(Data supplied begins)
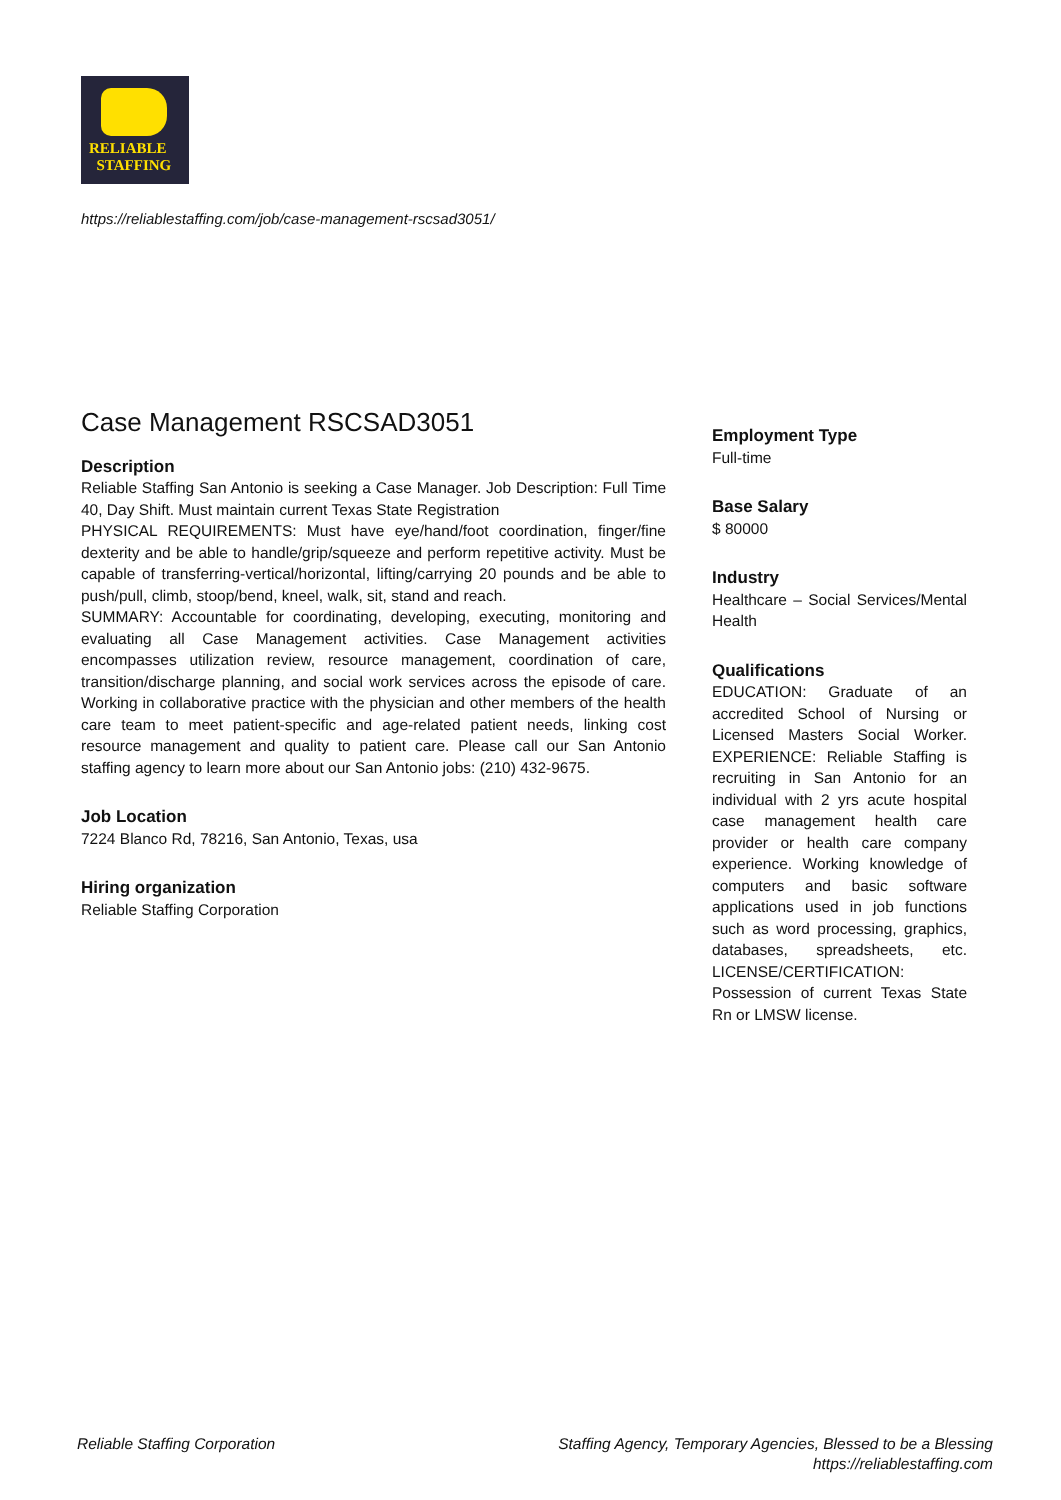RELIABLE
STAFFING
https://reliablestaffing.com/job/case-management-rscsad3051/
Case Management RSCSAD3051
Description
Reliable Staffing San Antonio is seeking a Case Manager. Job Description: Full Time 40, Day Shift. Must maintain current Texas State Registration
PHYSICAL REQUIREMENTS: Must have eye/hand/foot coordination, finger/fine dexterity and be able to handle/grip/squeeze and perform repetitive activity. Must be capable of transferring-vertical/horizontal, lifting/carrying 20 pounds and be able to push/pull, climb, stoop/bend, kneel, walk, sit, stand and reach.
SUMMARY: Accountable for coordinating, developing, executing, monitoring and evaluating all Case Management activities. Case Management activities encompasses utilization review, resource management, coordination of care, transition/discharge planning, and social work services across the episode of care. Working in collaborative practice with the physician and other members of the health care team to meet patient-specific and age-related patient needs, linking cost resource management and quality to patient care. Please call our San Antonio staffing agency to learn more about our San Antonio jobs: (210) 432-9675.
Job Location
7224 Blanco Rd, 78216, San Antonio, Texas, usa
Hiring organization
Reliable Staffing Corporation
Employment Type
Full-time
Base Salary
$ 80000
Industry
Healthcare – Social Services/Mental Health
Qualifications
EDUCATION: Graduate of an accredited School of Nursing or Licensed Masters Social Worker. EXPERIENCE: Reliable Staffing is recruiting in San Antonio for an individual with 2 yrs acute hospital case management health care provider or health care company experience. Working knowledge of computers and basic software applications used in job functions such as word processing, graphics, databases, spreadsheets, etc. LICENSE/CERTIFICATION: Possession of current Texas State Rn or LMSW license.
Reliable Staffing Corporation Staffing Agency, Temporary Agencies, Blessed to be a Blessing
https://reliablestaffing.com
(Data supplied ends)
# Aim of the task
The response should reproduce all the material above exactly and leave out its pictures.

# Response for this exercise
RELIABLE
STAFFING
https://reliablestaffing.com/job/case-management-rscsad3051/
Case Management RSCSAD3051
Description
Reliable Staffing San Antonio is seeking a Case Manager. Job Description: Full Time 40, Day Shift. Must maintain current Texas State Registration
PHYSICAL REQUIREMENTS: Must have eye/hand/foot coordination, finger/fine dexterity and be able to handle/grip/squeeze and perform repetitive activity. Must be capable of transferring-vertical/horizontal, lifting/carrying 20 pounds and be able to push/pull, climb, stoop/bend, kneel, walk, sit, stand and reach.
SUMMARY: Accountable for coordinating, developing, executing, monitoring and evaluating all Case Management activities. Case Management activities encompasses utilization review, resource management, coordination of care, transition/discharge planning, and social work services across the episode of care. Working in collaborative practice with the physician and other members of the health care team to meet patient-specific and age-related patient needs, linking cost resource management and quality to patient care. Please call our San Antonio staffing agency to learn more about our San Antonio jobs: (210) 432-9675.
Job Location
7224 Blanco Rd, 78216, San Antonio, Texas, usa
Hiring organization
Reliable Staffing Corporation
Employment Type
Full-time
Base Salary
$ 80000
Industry
Healthcare – Social Services/Mental Health
Qualifications
EDUCATION: Graduate of an accredited School of Nursing or Licensed Masters Social Worker. EXPERIENCE: Reliable Staffing is recruiting in San Antonio for an individual with 2 yrs acute hospital case management health care provider or health care company experience. Working knowledge of computers and basic software applications used in job functions such as word processing, graphics, databases, spreadsheets, etc. LICENSE/CERTIFICATION: Possession of current Texas State Rn or LMSW license.
Reliable Staffing Corporation Staffing Agency, Temporary Agencies, Blessed to be a Blessing
https://reliablestaffing.com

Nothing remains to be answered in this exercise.